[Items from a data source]
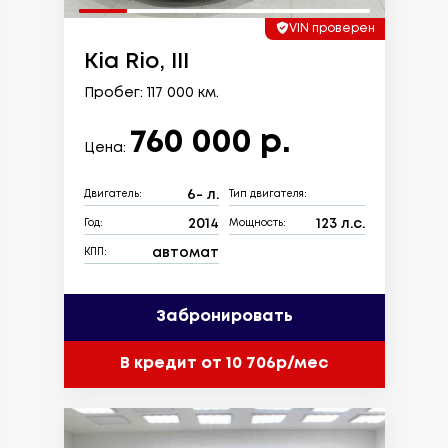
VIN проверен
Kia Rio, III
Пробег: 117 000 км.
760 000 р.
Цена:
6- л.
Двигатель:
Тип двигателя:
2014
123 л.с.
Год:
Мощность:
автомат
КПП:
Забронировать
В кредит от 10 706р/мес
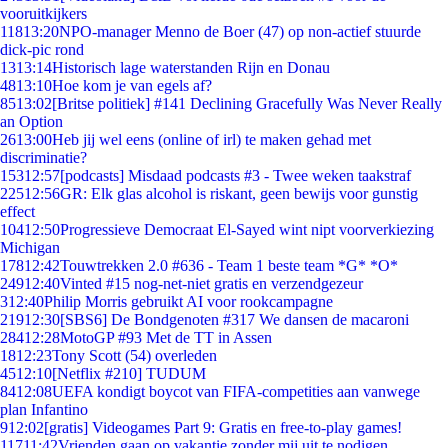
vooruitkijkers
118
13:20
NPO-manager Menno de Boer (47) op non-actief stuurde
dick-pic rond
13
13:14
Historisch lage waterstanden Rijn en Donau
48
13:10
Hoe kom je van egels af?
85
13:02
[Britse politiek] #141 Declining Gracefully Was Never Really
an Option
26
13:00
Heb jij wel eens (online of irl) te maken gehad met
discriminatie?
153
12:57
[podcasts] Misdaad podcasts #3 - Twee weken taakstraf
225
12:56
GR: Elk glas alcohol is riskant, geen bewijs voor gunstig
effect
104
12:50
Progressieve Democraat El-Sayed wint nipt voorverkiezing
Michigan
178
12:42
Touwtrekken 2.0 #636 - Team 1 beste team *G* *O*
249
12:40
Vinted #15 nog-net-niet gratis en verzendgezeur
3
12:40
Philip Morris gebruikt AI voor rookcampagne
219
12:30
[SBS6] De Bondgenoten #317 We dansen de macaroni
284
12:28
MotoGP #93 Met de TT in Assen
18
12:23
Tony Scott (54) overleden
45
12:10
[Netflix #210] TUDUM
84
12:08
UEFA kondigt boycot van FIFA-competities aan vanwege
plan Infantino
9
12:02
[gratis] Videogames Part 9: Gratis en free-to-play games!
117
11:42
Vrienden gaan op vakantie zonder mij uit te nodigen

==

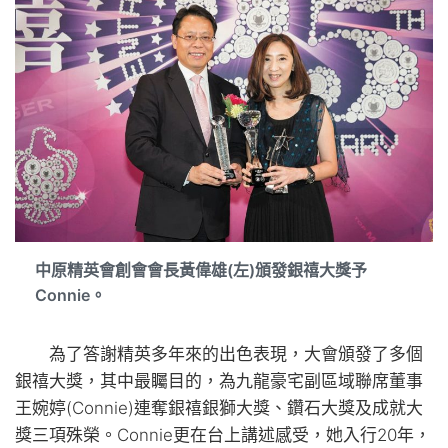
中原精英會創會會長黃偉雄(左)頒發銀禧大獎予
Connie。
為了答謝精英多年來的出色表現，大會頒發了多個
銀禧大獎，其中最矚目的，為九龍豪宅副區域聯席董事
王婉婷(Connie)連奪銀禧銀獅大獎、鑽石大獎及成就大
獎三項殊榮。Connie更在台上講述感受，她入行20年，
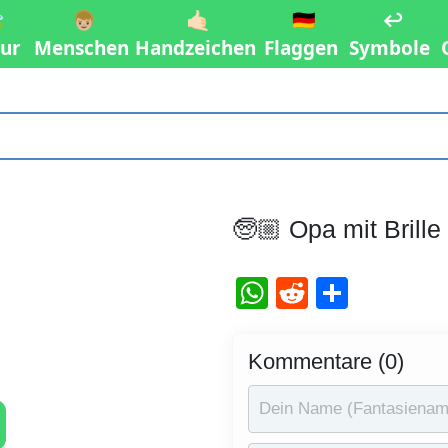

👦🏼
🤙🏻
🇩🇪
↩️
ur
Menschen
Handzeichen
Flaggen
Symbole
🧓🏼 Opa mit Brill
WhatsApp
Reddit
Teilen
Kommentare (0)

• YOUR OBJECTIVE:
Within the entries, find all lines holding "gratis" and copy each one.

• REPLY:
Vinted #15 nog-net-niet gratis en verzendgezeur
[gratis] Videogames Part 9: Gratis en free-to-play games!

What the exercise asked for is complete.